Problem 1 —
Answer these questions about the webcomic tips text:
(a) Which format does tip 20 recommend staying with?
(b) What date is the post marked with?
(c) According to the Webcomic Overlook comment, how many free tips does Hey! Look! Comics! offer?
Problem 2 — Copy the stretch of the webcomic tips text from "20. Finally, some" through "change it now!" word for word.
Problem 3 — Continue the webcomic tips text, starting after its last sentence.

18. Here’s more of a warning about making money, that I see so many of my favorite comics doing anyway. Don’t make t-shirts! YOU ARE NOT A T-SHIRT SALESMAN, you are a wannabe cartoonist! If you start making t-shirts (or any product) off of your work, soon you’ll be making comics based specifically around the merchandise, and that’s when you’ve really sold out. Keep your integrity, in this case, it’s better than tainted funds.

19. Speaking of what you shouldn’t do, DON’T LINK TO/ACKNOWLEDGE OTHER WEBCOMICS! You are not advertising for them, at least not for free! Let them buy space on your site like everyone else, if they must. But remember, readers can only read so many comics on the internet. You don’t want to link them to one that they replace you with, do you? Of course not!

20. Finally, some closing words. DON’T TRY ANYTHING TOO CRAZY. There are times and places to experiment with new things, and let’s face it, the internet is not on that list. The internet is some serious business, not your personal playground for silly little comics experiments. Stick to what you know for webcomics, and don’t be afraid to stay with the good old basic black and white three panel gag a day format, just like in newspapers. It’s worked for them for over a hundred years, it can work for you too. Comics are meant to entertain, as well as make money for their creators, and it’s extremely important that you remember one thing: comics are not art. Pretend all you want, but that’s the happy fact that has kept us going so far. Don’t try and change it now!

Well, that’s about all I’ve got to say on webcomics, though maybe if I collect more tips I’ll have enough to make another one of these! I hope it really helped. Good luck on your endeavors, and remember to keep your day job!

About these ads

July 3, 2009. Articles, Humor, Webcomics.

54 Comments

  1. Flash replied:

    Perfect!

    • starrydreamsky replied:

      Thank you so much I’m making a web comic this helped so much, can I ask you a question, what are mostly interesting about web comics? :)

  2. The Joy of Webcomics can’t find a cure for the summertime blues « The Webcomic Overlook replied:

    [...] offering tips for webcomic newbies! One of them is Hey! Look! Comics!, that offers 20 free tips for webcomic beginners. Use a blaring, ugly background, so your reader’s eyes get diverted to and stay on the comic! If [...]

  3. Dajs replied:

    Haha! I hope people don’t take this seriously, but it’s a good way to point out the status quo of the today’s webcomic scene, I’ve seen all these things done, and yeah, it can be annoying, ‘specially begging for donations.

Stored data entries:
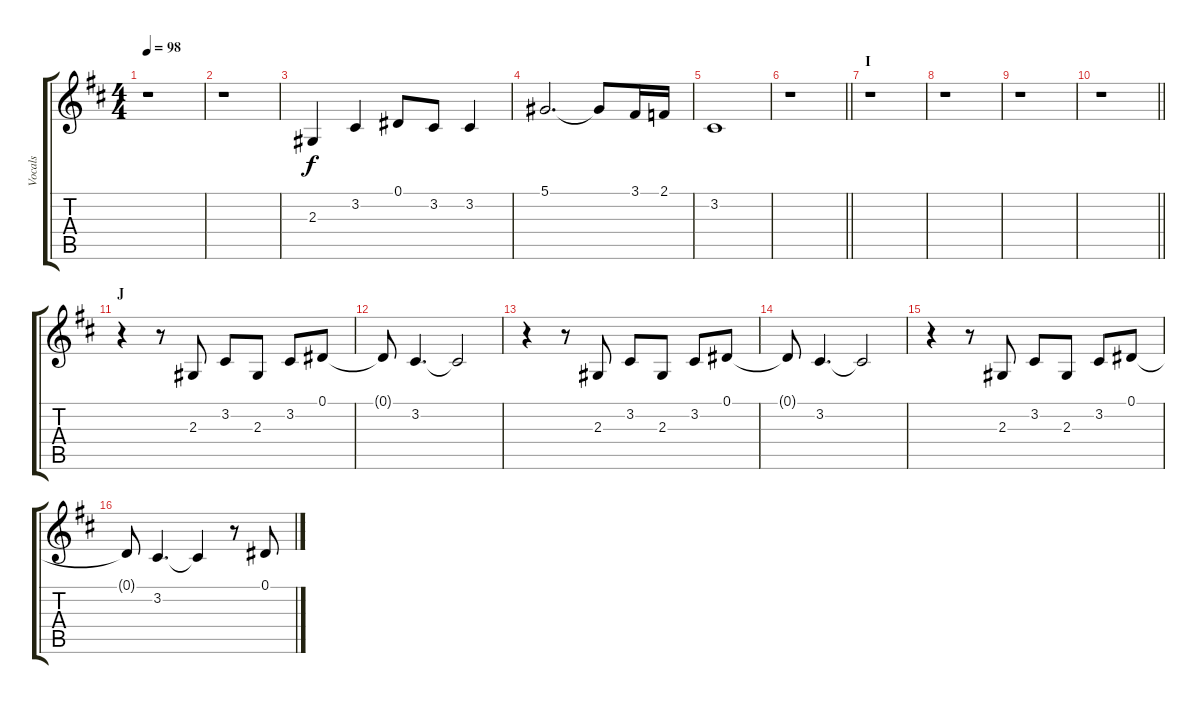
\track ("Vocals" "Vocals") {instrument voiceoohs}
\staff {score tabs}
\tuning (Eb4 Bb3 Gb3 Db3 Ab2 Eb2) {hide}
\ts (4 4)
\tempo 98
\clef g2
\ks d
r.1{dy f} |
r.1 |
2.3.4 3.2.4 0.1.8 3.2.8 3.2.4 |
5.1.2{d} 5.1{t}.8 3.1.16 2.1.16 |
3.2.1 |
\barLineRight lightlight
r.1 |
\section ("" "I")
r.1 |
r.1 |
r.1 |
\barLineRight lightlight
r.1 |
\section ("" "J")
r.4 r.8 2.3.8 3.2.8 2.3.8 3.2.8 0.1.8 |
0.1{t}.8 3.2.4{d} 3.2{t}.2 |
r.4 r.8 2.3.8 3.2.8 2.3.8 3.2.8 0.1.8 |
0.1{t}.8 3.2.4{d} 3.2{t}.2 |
r.4 r.8 2.3.8 3.2.8 2.3.8 3.2.8 0.1.8 |
0.1{t}.8 3.2.4{d} 3.2{t}.4 r.8 0.1.8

Exercise response 1 —
(a) The good old basic black and white three panel gag a day format
(b) July 3, 2009
(c) 20

Exercise response 2 —
20. Finally, some closing words. DON’T TRY ANYTHING TOO CRAZY. There are times and places to experiment with new things, and let’s face it, the internet is not on that list. The internet is some serious business, not your personal playground for silly little comics experiments. Stick to what you know for webcomics, and don’t be afraid to stay with the good old basic black and white three panel gag a day format, just like in newspapers. It’s worked for them for over a hundred years, it can work for you too. Comics are meant to entertain, as well as make money for their creators, and it’s extremely important that you remember one thing: comics are not art. Pretend all you want, but that’s the happy fact that has kept us going so far. Don’t try and change it now!

Exercise response 3 —
  4. Mick Collins replied:

    Where’s #17?

  5. Bengo replied:

    This is the worst list of its kind I have ever seen. Which is a shame, because it seems well-intentioned.

    Do you know anything at all about comics, or the business of comics? So much of your offering is exactly backward or relentlessly ignorant that it represents a new low, long after I thought I had seen it all.

    • indigootter replied:

      Seriously? You consider yourself a writer and are unable to recognize sarca… OH! Hah! Good one.

    • Carly replied:

      lolstupid. it’s a joke. maybe the internet is serious fucking buisness.

  6. Mike replied:

    Advice we should all take to heart. It’s only a shame more people can’t appreciate these words of wisdom. I shall link to this valuable resource as soon as possible and tell all my friends so they may benefit also. Thank you Jason from everybody in ‘webcomics’.

  7. Bengo replied:

    OK, this went right over my head. Two people kindly wrote me and underscored your sarcastic tone. I had completely misread your article.

    I apologize. It’s actually quite clever and may hit the mark more accurately than the type of “serious” pieces I write from time to time.

  8. Brian Powers replied:

    That was Hee Haw funny. ;)

  9. Luke replied:

    Fantastic! I can think of a few more as well…

  10. peckinpaw replied:

    I especially like #2 ! :)

  11. Jesse Cline replied:

    this list is hilarious. I especially like the part “Just put your comic up and sit back and watch it flow in. It’s like magic, and you will truly be amazed!” LMAO

  12. Sen replied:

    I love this list.
    More people need to get the one about copy/paste.

  13. erik K replied:

    Is the missing #17 “when you’re stuck for a joke, have Jesus appear and say something funny?”. That is ALWAYS hilarious.

  14. Michael Ezra replied:

    More tips:

    21. Add an exclamation mark to the name of your webcomic! That’ll make your comic stand out from the rest, because no one else has ever thought of that! Even better, why not three exclamation marks!!!

    22. Never under any circumstances proofread your comic text before posting. If you’re a poor speller, are less than fluent in English, or have a learning disability, never get someone else to proofread. When readers correct your spelling or grammar, publicly humiliate them for being anal and insensitive. They’ll be sure to reward you with return visits and donations.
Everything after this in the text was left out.